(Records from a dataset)
- Opening Delimiter -
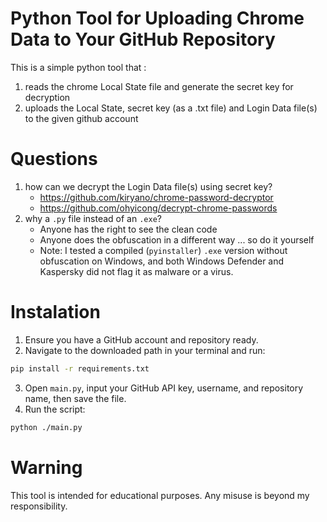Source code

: # Python Tool for Uploading Chrome Data to Your GitHub Repository

This is a simple python tool that : 
1. reads the chrome Local State file and generate the secret key for decryption
2. uploads the Local State, secret key (as a .txt file) and Login Data file(s) to the given github account 

# Questions 
1. how can we decrypt the Login Data file(s) using secret key?
    - https://github.com/kiryano/chrome-password-decryptor
    - https://github.com/ohyicong/decrypt-chrome-passwords
2. why a ```.py``` file instead of an ```.exe```?
    - Anyone has the right to see the clean code
    - Anyone does the obfuscation in a different way ... so do it yourself
    - Note: I tested a compiled (```pyinstaller```) ```.exe``` version without obfuscation on Windows, and both Windows Defender and Kaspersky did not flag it as malware or a virus.


# Instalation 
1. Ensure you have a GitHub account and repository ready.
2. Navigate to the downloaded path in your terminal and run: 
```bash  
pip install -r requirements.txt
```
3. Open ```main.py```, input your GitHub API key, username, and repository name, then save the file.
4. Run the script:
```bash
python ./main.py
```
# Warning 
This tool is intended for educational purposes. Any misuse is beyond my responsibility.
- Closing Delimiter -
INSTRUCTIONS FOR THE TASK:
Print the data again word for word, pictures excluded.

OUTPUT BELOW:
Source code

: # Python Tool for Uploading Chrome Data to Your GitHub Repository

This is a simple python tool that : 
1. reads the chrome Local State file and generate the secret key for decryption
2. uploads the Local State, secret key (as a .txt file) and Login Data file(s) to the given github account 

# Questions 
1. how can we decrypt the Login Data file(s) using secret key?
    - https://github.com/kiryano/chrome-password-decryptor
    - https://github.com/ohyicong/decrypt-chrome-passwords
2. why a ```.py``` file instead of an ```.exe```?
    - Anyone has the right to see the clean code
    - Anyone does the obfuscation in a different way ... so do it yourself
    - Note: I tested a compiled (```pyinstaller```) ```.exe``` version without obfuscation on Windows, and both Windows Defender and Kaspersky did not flag it as malware or a virus.


# Instalation 
1. Ensure you have a GitHub account and repository ready.
2. Navigate to the downloaded path in your terminal and run: 
```bash  
pip install -r requirements.txt
```
3. Open ```main.py```, input your GitHub API key, username, and repository name, then save the file.
4. Run the script:
```bash
python ./main.py
```
# Warning 
This tool is intended for educational purposes. Any misuse is beyond my responsibility.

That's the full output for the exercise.